The mill was first next to the cliff top but was moved when the road was laid in 1866. On that occasion, it was positioned on a foundation about one metre high, enlarged and equipped with the latest fittings. Surprisingly, there were four flour grinders in what was technically a primitive mill. P. H. Bech's son, Peter Emilius Hansen Bech, acquired the mill in 1880 and operated it until he died in 1934. He had however sold it to Foreningen Bornholm in 1928 who thereafter cared for its upkeep.

The mill which still has wooden sails remained in service until 1928. In 1975 it was transferred to Byforeningen Svanekes Venner who are still the owners. Major restoration work was carried out in 1972–73 and again in 2002–2007. It has been a listed building since 1960.
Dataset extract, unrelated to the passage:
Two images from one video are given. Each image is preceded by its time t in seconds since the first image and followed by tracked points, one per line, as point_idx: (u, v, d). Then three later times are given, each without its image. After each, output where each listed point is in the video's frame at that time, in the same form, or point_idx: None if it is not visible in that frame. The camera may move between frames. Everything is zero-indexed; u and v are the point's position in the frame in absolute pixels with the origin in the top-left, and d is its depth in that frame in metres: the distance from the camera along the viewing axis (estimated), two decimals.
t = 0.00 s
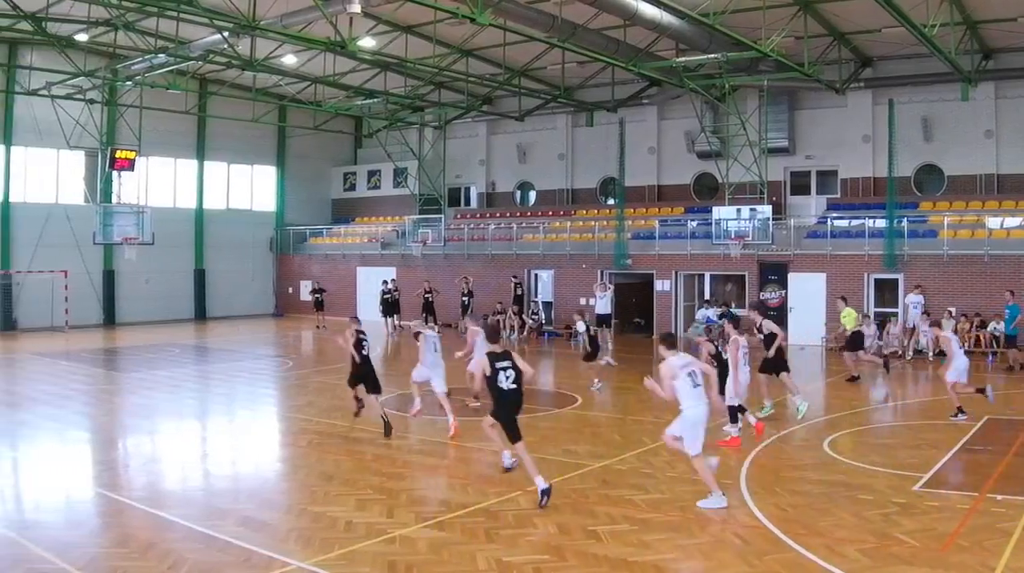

In addition to Bechs Mølle, there are two other post mills on Bornholm, Egeby Mølle and Tejn Mølle, both listed. Bechs Mølle is however the oldest and largest of the three.

==The mill today==

The windmill has been well preserved. Much of the original structure and machinery has been retained. However, while it is in a good state of repair, it is no longer functional. Foreningen Bornholm and Svanekes Venner continue to care for the upkeep of which is considered to be a highly valuable monument. Positioned next to the road from Svaneke to Gudhjem, it is easily accessible but normally remains closed to visitors.